Un entretien carrière très intéressant sur Hicks où il reviens en particulier sur ses débuts.
"I think being an independent film gives you more leeway in terms of being able to keep those rough edges in there. Whereas if you working with a bigger committee that was testing material or trying to second-guess what the audience were trying to hear, you end up sort of blandifying, and that’s where you fall into the trap of sentiment. "
"we did have one person suggest that we get a female writer to come in to do a polish on the script so we could have a “woman’s perspective.” And I was like ‘What’s the point of that? It’s from a man’s perspective! It’s about three guys!’ (laughs) You have to resist in those situations because it can run off the rails so easily."
"But the take-away is the idea that family is where the love is. It’s definitely not DNA, and it’s definitely not nuclear anymore. But it’s about the fact that this guy pieces together a shattered family, and that’s powerful to me."
"I remember vividly watching Max Von Sydow in Bergman’s films of the ‘50s and ‘60s, and to be able to work with him in Snow Falling on Cedars was like coming full circle. It was almost an indescribable feeling. He’s the most charming man. In that film, he’s defending this Japanese-American man who’s unjustly accused of murder. The young man I cast had never acted before, and was struggling, to be honest, and I was quite concerned. And I just watched Max sit with him for a month in that courtroom, and it was like a master class for this young man. Max was so kind to him, so encouraging, when he could have been quite disdainful, and been like “It’s all about me,” but he was the antithesis of that. People would come in just to work for a day or two, some really fine actors, to appear in the witness box, and I remember one of them just fell apart when confronted by Max, being cross-examined by him. Max was so generous and helpful to me, and the actor, in keeping his performance together. Not all actors are that generous. The best ones are, because they know that any scene is only good as the worst actor in it, so it’s useless trying to steal it. Well, when working on other people’s films, I’ve seen some very selfish actors who demand attention and ruin a film"
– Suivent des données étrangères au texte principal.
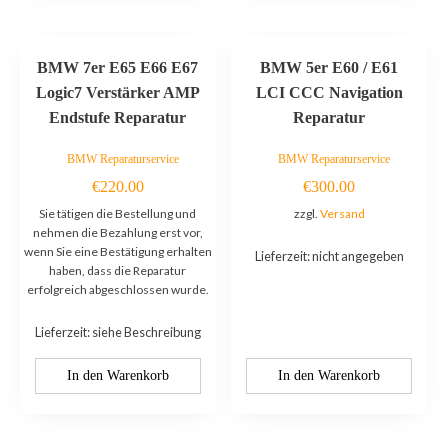
BMW 7er E65 E66 E67
BMW 5er E60 / E61
Logic7 Verstärker AMP
LCI CCC Navigation
Endstufe Reparatur
Reparatur
BMW Reparaturservice
BMW Reparaturservice
€
220.00
€
300.00
Sie tätigen die Bestellung und
zzgl.
Versand
nehmen die Bezahlung erst vor,
wenn Sie eine Bestätigung erhalten
Lieferzeit: nicht angegeben
haben, dass die Reparatur
erfolgreich abgeschlossen wurde.
Lieferzeit: siehe Beschreibung
In den Warenkorb
In den Warenkorb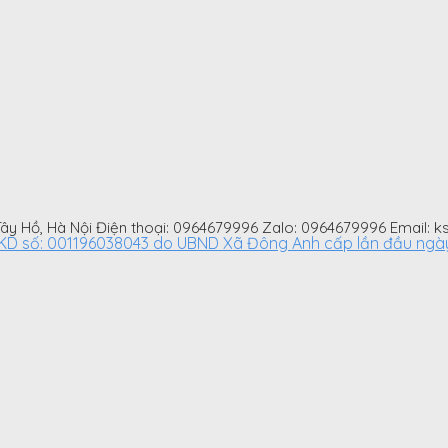
 Tây Hồ, Hà Nội Điện thoại: 0964679996 Zalo: 0964679996 Email
số: 001196038043 do UBND Xã Đông Anh cấp lần đầu ngày: 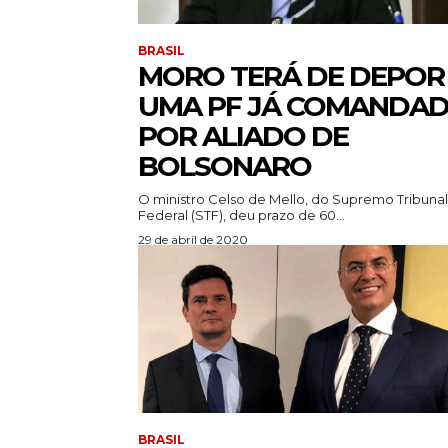
BRASIL
MORO TERÁ DE DEPOR
UMA PF JÁ COMANDA
POR ALIADO DE
BOLSONARO
O ministro Celso de Mello, do Supremo Tribunal
Federal (STF), deu prazo de 60...
29 de abril de 2020
BRASIL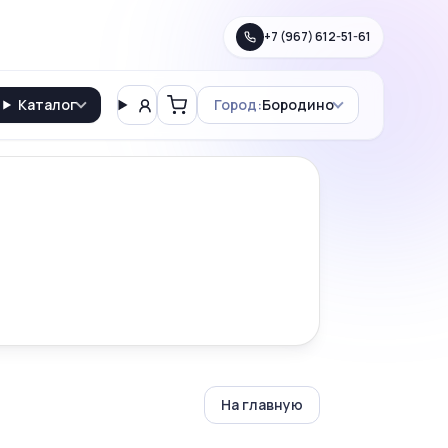
+7 (967) 612-51-61
Каталог
Город:
Бородино
Вход
Корзина
На главную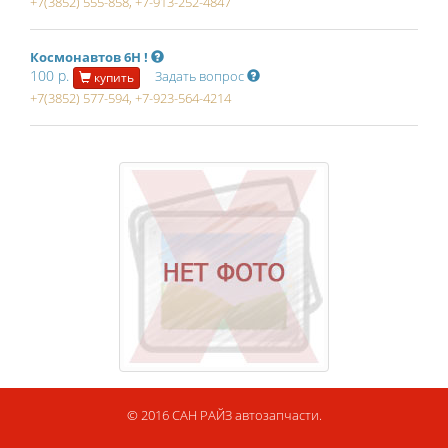
+7(3852) 555-858, +7-913-252-4847
Космонавтов 6Н !
100 р.
Задать вопрос
купить
+7(3852) 577-594, +7-923-564-4214
© 2016 САН РАЙЗ автозапчасти.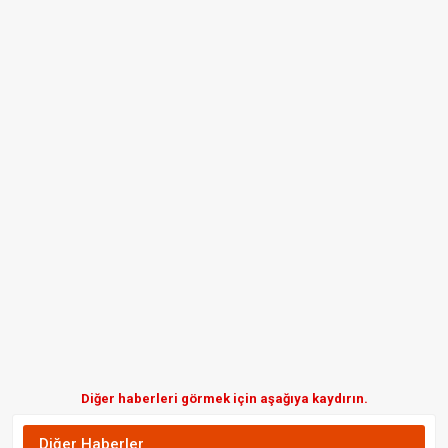
Diğer haberleri görmek için aşağıya kaydırın.
Diğer Haberler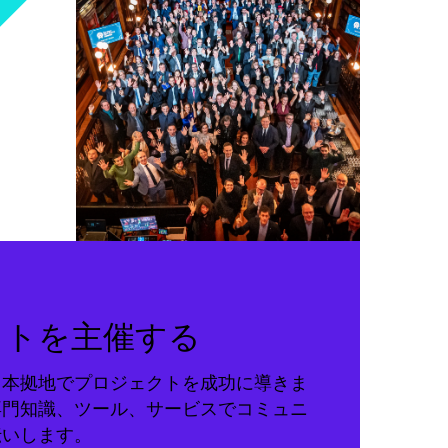
クトを主催する
る本拠地でプロジェクトを成功に導きま
専門知識、ツール、サービスでコミュニ
伝いします。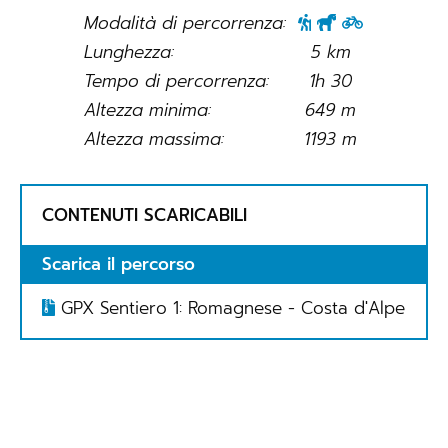
Modalità di percorrenza:
Lunghezza:
5 km
Tempo di percorrenza:
1h 30
Altezza minima:
649 m
Altezza massima:
1193 m
CONTENUTI SCARICABILI
Scarica il percorso
GPX Sentiero 1: Romagnese - Costa d'Alpe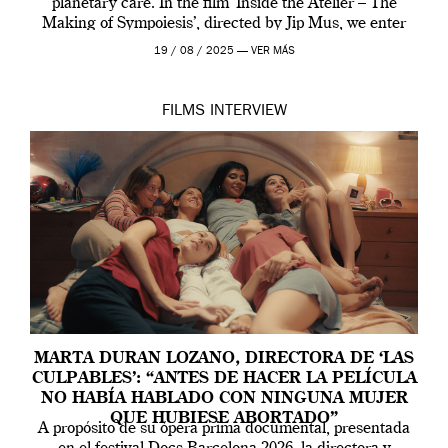
planetary care. In the film ‘Inside the Atelier – The
Making of Sympoiesis’, directed by Jip Mus, we enter
the sacred space where Iris van Herpen’s […]
19 / 08 / 2025 —
VER MÁS
FILMS
INTERVIEW
MARTA DURAN LOZANO, DIRECTORA DE ‘LAS
CULPABLES’: “ANTES DE HACER LA PELÍCULA
NO HABÍA HABLADO CON NINGUNA MUJER
QUE HUBIESE ABORTADO”
A propósito de su ópera prima documental, presentada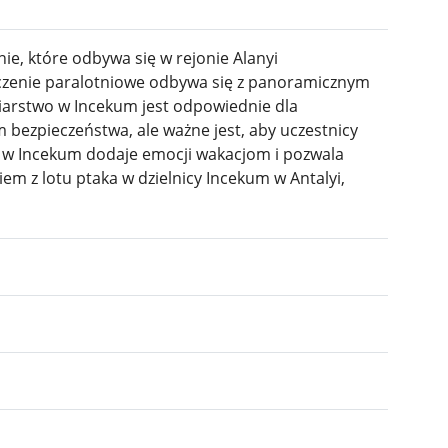
ie, które odbywa się w rejonie Alanyi
czenie paralotniowe odbywa się z panoramicznym
arstwo w Incekum jest odpowiednie dla
 bezpieczeństwa, ale ważne jest, aby uczestnicy
wo w Incekum dodaje emocji wakacjom i pozwala
m z lotu ptaka w dzielnicy Incekum w Antalyi,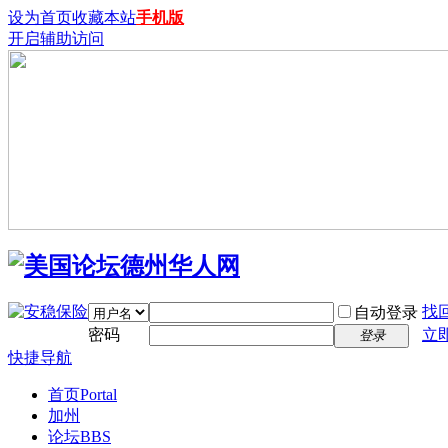
设为首页
收藏本站
手机版
开启辅助访问
找
自动登录
密码
立
登录
快捷导航
首页
Portal
加州
论坛
BBS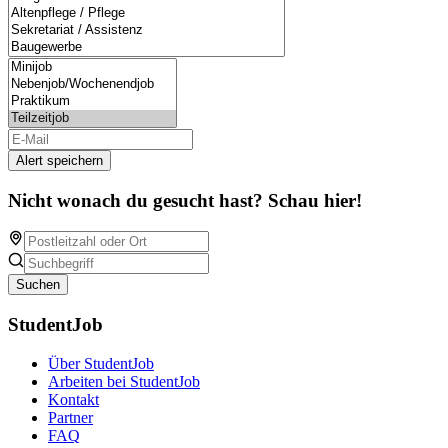
Alert speichern
Nicht wonach du gesucht hast? Schau hier!
Suchen
StudentJob
Über StudentJob
Arbeiten bei StudentJob
Kontakt
Partner
FAQ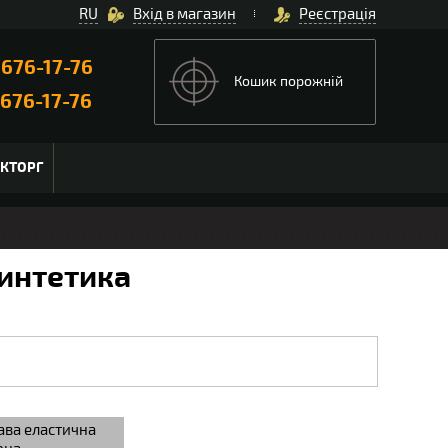
RU
Вхід в магазин
Реєстрація
)
676-17-76
Кошик порожній
676-17-76
ЬКТОРГ
Синтетика
ава еластична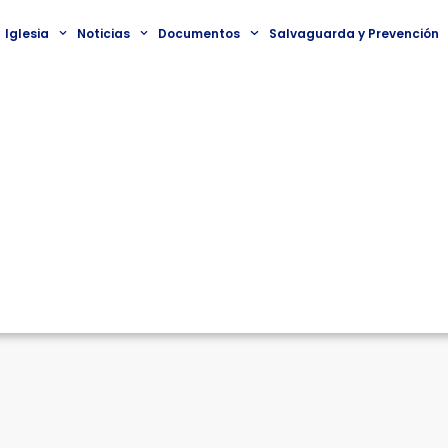
Iglesia
Noticias
Documentos
Salvaguarda y Prevención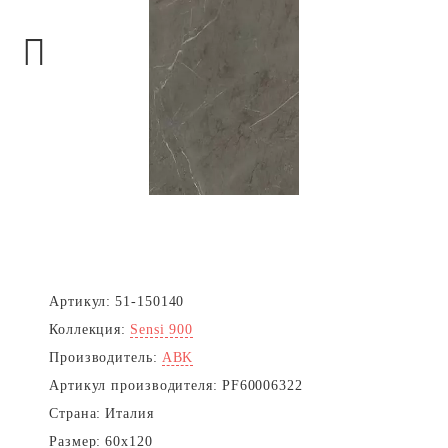
Next
Артикул:
51-150140
Коллекция:
Sensi 900
Производитель:
ABK
Артикул производителя:
PF60006322
Страна:
Италия
Размер:
60x120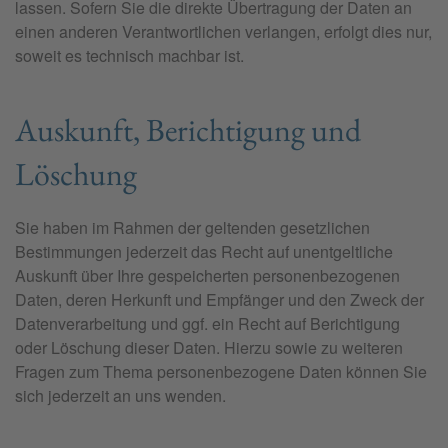
lassen. Sofern Sie die direkte Übertragung der Daten an
einen anderen Verantwortlichen verlangen, erfolgt dies nur,
soweit es technisch machbar ist.
Auskunft, Berichtigung und
Löschung
Sie haben im Rahmen der geltenden gesetzlichen
Bestimmungen jederzeit das Recht auf unentgeltliche
Auskunft über Ihre gespeicherten personenbezogenen
Daten, deren Herkunft und Empfänger und den Zweck der
Datenverarbeitung und ggf. ein Recht auf Berichtigung
oder Löschung dieser Daten. Hierzu sowie zu weiteren
Fragen zum Thema personenbezogene Daten können Sie
sich jederzeit an uns wenden.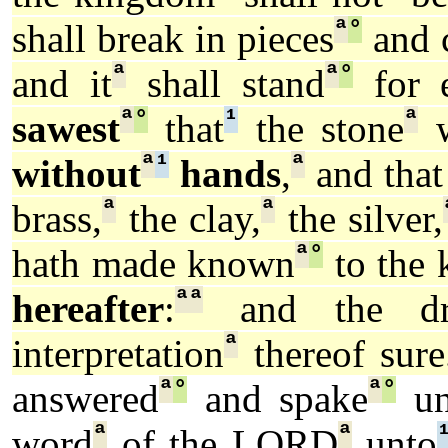
ª
°
shall break in pieces
and 
ª
ª
°
and it
shall stand
for e
ª
°
¹
ª
sawest
that
the stone
w
ª
¹
ª
without
hands
,
and that 
ª
ª
brass,
the clay,
the silver,
ª
°
hath made known
to the 
ª
ª
hereafter
:
and the dr
ª
interpretation
thereof sure
ª
°
ª
°
answered
and spake
un
ª
ª
word
of the LORD
unto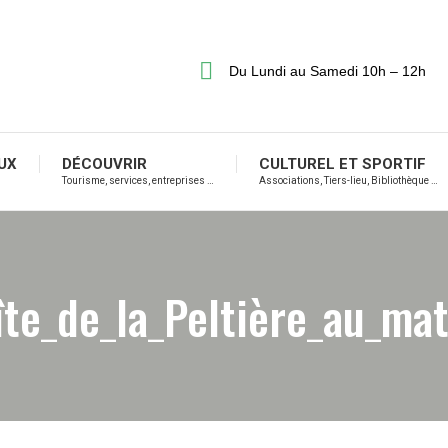
Du Lundi au Samedi 10h – 12h
UX
DÉCOUVRIR
CULTUREL ET SPORTIF
Tourisme, services, entreprises …
Associations, Tiers-lieu, Bibliothèque …
îte_de_la_Peltière_au_mat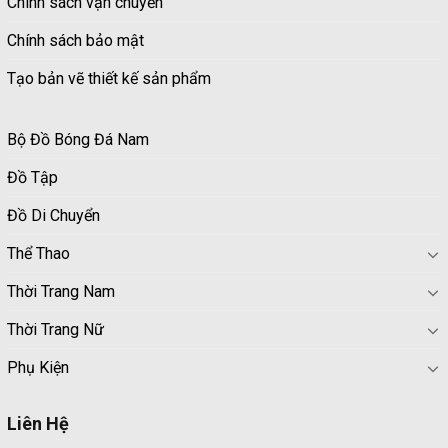
Chính sách vận chuyển
Chính sách bảo mật
Tạo bản vẽ thiết kế sản phẩm
Bộ Đồ Bóng Đá Nam
Đồ Tập
Đồ Di Chuyển
Thể Thao
Thời Trang Nam
Thời Trang Nữ
Phụ Kiện
Liên Hệ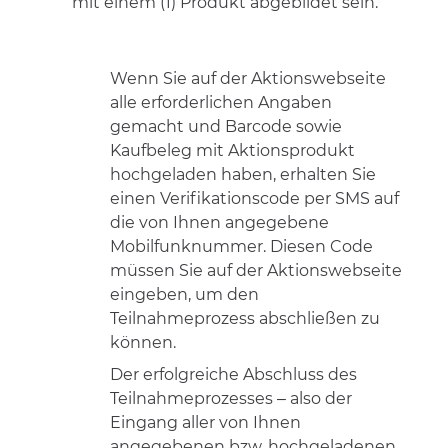
mit einem (1) Produkt abgebildet sein.
Wenn Sie auf der Aktionswebseite
alle erforderlichen Angaben
gemacht und Barcode sowie
Kaufbeleg mit Aktionsprodukt
hochgeladen haben, erhalten Sie
einen Verifikationscode per SMS auf
die von Ihnen angegebene
Mobilfunknummer. Diesen Code
müssen Sie auf der Aktionswebseite
eingeben, um den
Teilnahmeprozess abschließen zu
können.
Der erfolgreiche Abschluss des
Teilnahmeprozesses – also der
Eingang aller von Ihnen
angegebenen bzw. hochgeladenen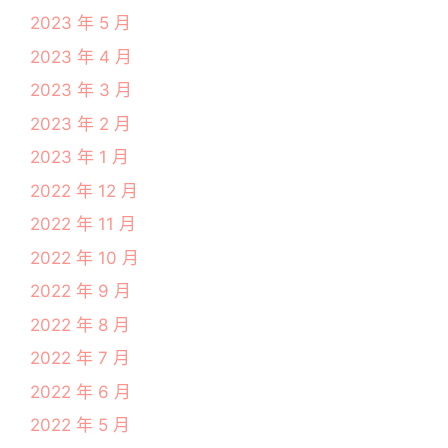
2023 年 5 月
2023 年 4 月
2023 年 3 月
2023 年 2 月
2023 年 1 月
2022 年 12 月
2022 年 11 月
2022 年 10 月
2022 年 9 月
2022 年 8 月
2022 年 7 月
2022 年 6 月
2022 年 5 月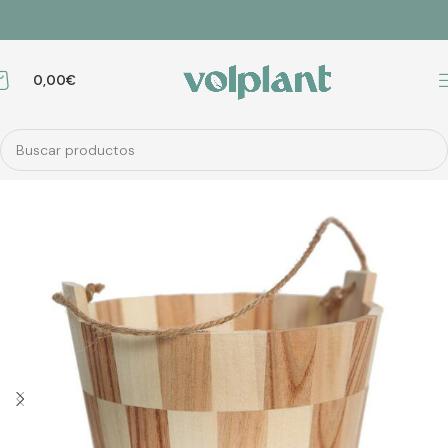
0,00
€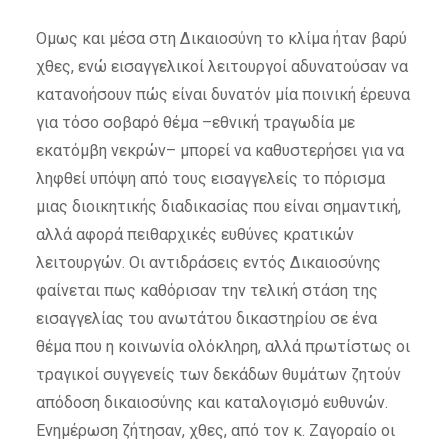
Ομως και μέσα στη Δικαιοσύνη το κλίμα ήταν βαρύ
χθες, ενώ εισαγγελικοί λειτουργοί αδυνατούσαν να
κατανοήσουν πώς είναι δυνατόν μία ποινική έρευνα
για τόσο σοβαρό θέμα –εθνική τραγωδία με
εκατόμβη νεκρών– μπορεί να καθυστερήσει για να
ληφθεί υπόψη από τους εισαγγελείς το πόρισμα
μιας διοικητικής διαδικασίας που είναι σημαντική,
αλλά αφορά πειθαρχικές ευθύνες κρατικών
λειτουργών. Οι αντιδράσεις εντός Δικαιοσύνης
φαίνεται πως καθόρισαν την τελική στάση της
εισαγγελίας του ανωτάτου δικαστηρίου σε ένα
θέμα που η κοινωνία ολόκληρη, αλλά πρωτίστως οι
τραγικοί συγγενείς των δεκάδων θυμάτων ζητούν
απόδοση δικαιοσύνης και καταλογισμό ευθυνών.
Ενημέρωση ζήτησαν, χθες, από τον κ. Ζαγοραίο οι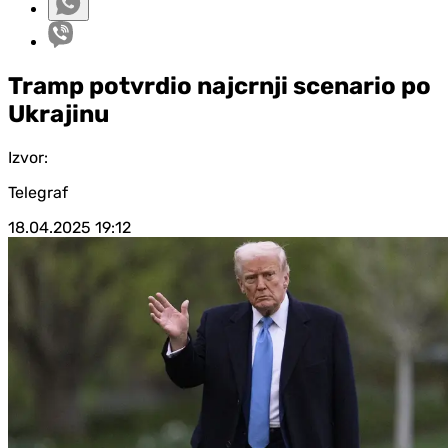
Tramp potvrdio najcrnji scenario po
Ukrajinu
Izvor:
Telegraf
18.04.2025
19:12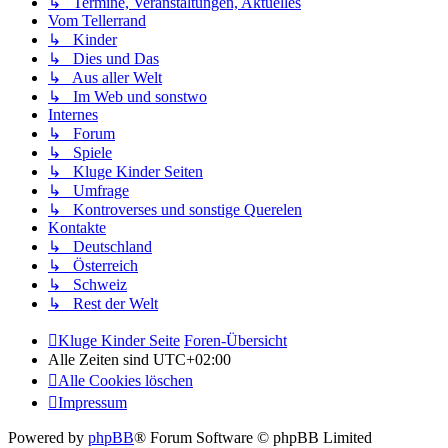
↳ Termine, Veranstaltungen, Aktuelles
Vom Tellerrand
↳ Kinder
↳ Dies und Das
↳ Aus aller Welt
↳ Im Web und sonstwo
Internes
↳ Forum
↳ Spiele
↳ Kluge Kinder Seiten
↳ Umfrage
↳ Kontroverses und sonstige Querelen
Kontakte
↳ Deutschland
↳ Österreich
↳ Schweiz
↳ Rest der Welt
Kluge Kinder Seite
Foren-Übersicht
Alle Zeiten sind
UTC+02:00
Alle Cookies löschen
Impressum
Powered by
phpBB
® Forum Software © phpBB Limited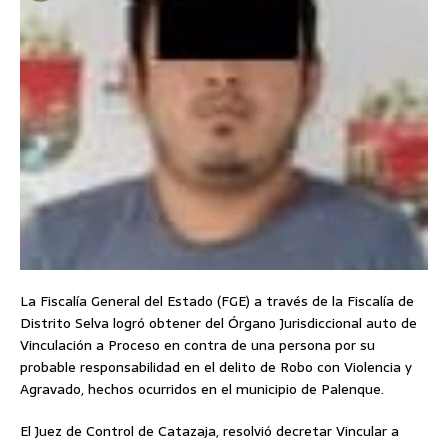
La Fiscalía General del Estado (FGE) a través de la Fiscalía de
Distrito Selva logró obtener del Órgano Jurisdiccional auto de
Vinculación a Proceso en contra de una persona por su
probable responsabilidad en el delito de Robo con Violencia y
Agravado, hechos ocurridos en el municipio de Palenque.
El Juez de Control de Catazaja, resolvió decretar Vincular a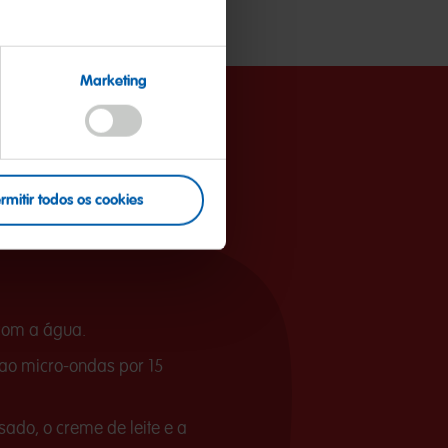
Marketing
rmitir todos os cookies
com a água.
 ao micro-ondas por 15
sado, o creme de leite e a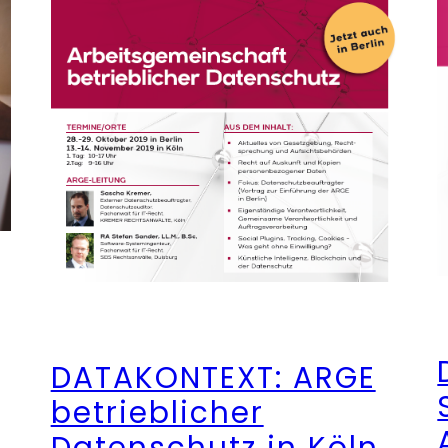
DATAKONTEXT: ARGE
betrieblicher
Datenschutz in Köln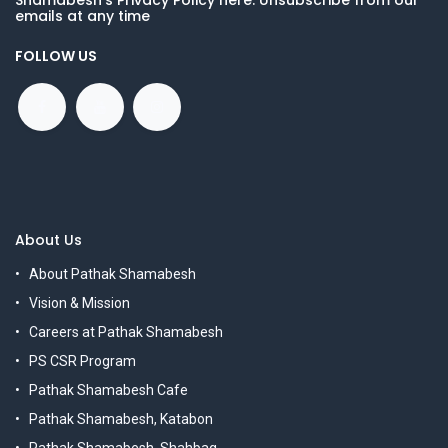
Shamabesh's Privacy Policy here. Unsubscribe from our
emails at any time
FOLLOW US
About Us
About Pathak Shamabesh
Vision & Mission
Careers at Pathak Shamabesh
PS CSR Program
Pathak Shamabesh Cafe
Pathak Shamabesh, Katabon
Pathak Shamabesh, Shahbag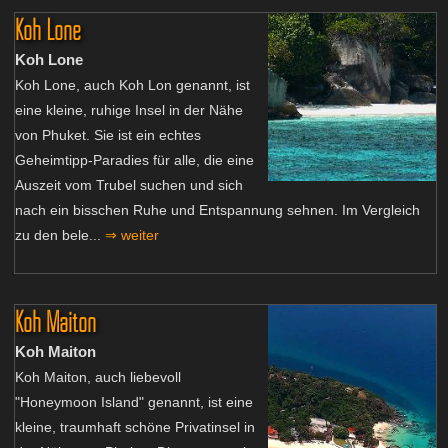
Koh Lone
Koh Lone
Koh Lone, auch Koh Lon genannt, ist
eine kleine, ruhige Insel in der Nähe
von Phuket. Sie ist ein echtes
Geheimtipp-Paradies für alle, die eine
Auszeit vom Trubel suchen und sich
nach ein bisschen Ruhe und Entspannung sehnen. Im Vergleich
zu den bele...
⇒ weiter
Koh Maiton
Koh Maiton
Koh Maiton, auch liebevoll
"Honeymoon Island" genannt, ist eine
kleine, traumhaft schöne Privatinsel in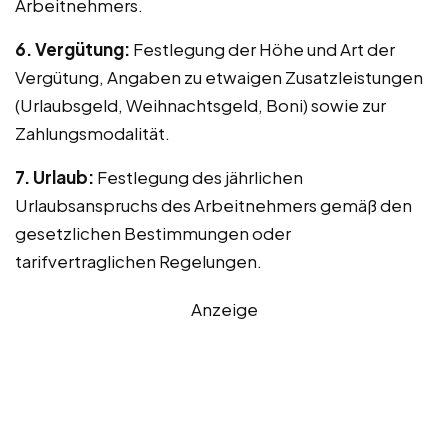
Arbeitnehmers.
6. Vergütung:
Festlegung der Höhe und Art der
Vergütung, Angaben zu etwaigen Zusatzleistungen
(Urlaubsgeld, Weihnachtsgeld, Boni) sowie zur
Zahlungsmodalität.
7. Urlaub:
Festlegung des jährlichen
Urlaubsanspruchs des Arbeitnehmers gemäß den
gesetzlichen Bestimmungen oder
tarifvertraglichen Regelungen.
Anzeige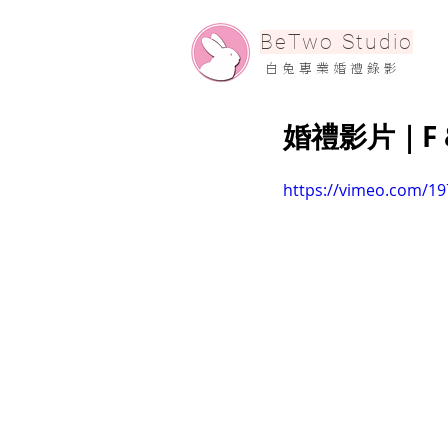
​BeTwo Studio
​白 兔 專 業 婚 禮 錄 影
婚禮影片｜F 
https://vimeo.com/1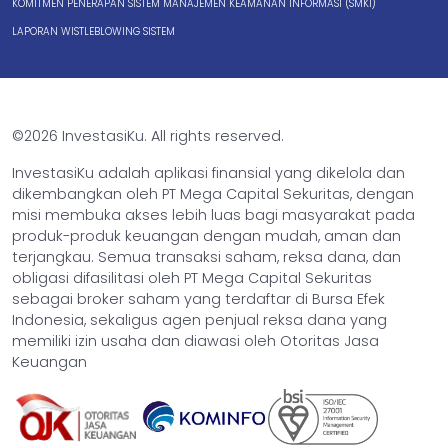
KOMITMEN PENERAPAN SISTEM MANAJEMEN KEAMANAN INFORMASI (SMKI)
LAPORAN WISTLEBLOWING SISTEM
©2026 InvestasiKu. All rights reserved.
InvestasiKu adalah aplikasi finansial yang dikelola dan
dikembangkan oleh PT Mega Capital Sekuritas, dengan
misi membuka akses lebih luas bagi masyarakat pada
produk-produk keuangan dengan mudah, aman dan
terjangkau. Semua transaksi saham, reksa dana, dan
obligasi difasilitasi oleh PT Mega Capital Sekuritas
sebagai broker saham yang terdaftar di Bursa Efek
Indonesia, sekaligus agen penjual reksa dana yang
memiliki izin usaha dan diawasi oleh Otoritas Jasa
Keuangan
" I also worked on a little film of his called The Plumber, which was a telly movie. I’m actually in it. I walk out of an elevator at one point, since we didn’t have any extras, Peter cast me at the last minute. It’s a gem of a film, shot in three weeks on nothing, about $300,000. Anyway, Peter wanted to do some rehearsals with the key cast in the board room of the film corporation. He said “I need somebody to videotape these rehearsals. Are you interested?” And in those days, video cameras were the size of a suitcase, but I said ‘Of course!’ So I got to spend three days in this room with Peter and his key cast as he rehearsed them. At one point he looked back at my framing and said “You’re really getting into this, aren’t you?” (laughs) What a master class, you know?"
"[about "Glass"]But the defining moment of the film, which I won’t give away, comes early, and you see that his life isn’t all beer and Skittles. You see that in The Boys Are Back, too: the more technologically advanced we get, the more things like family get squeezed out into a tiny box. If there are prevailing themes in what I’m interested in, it would be those, I guess."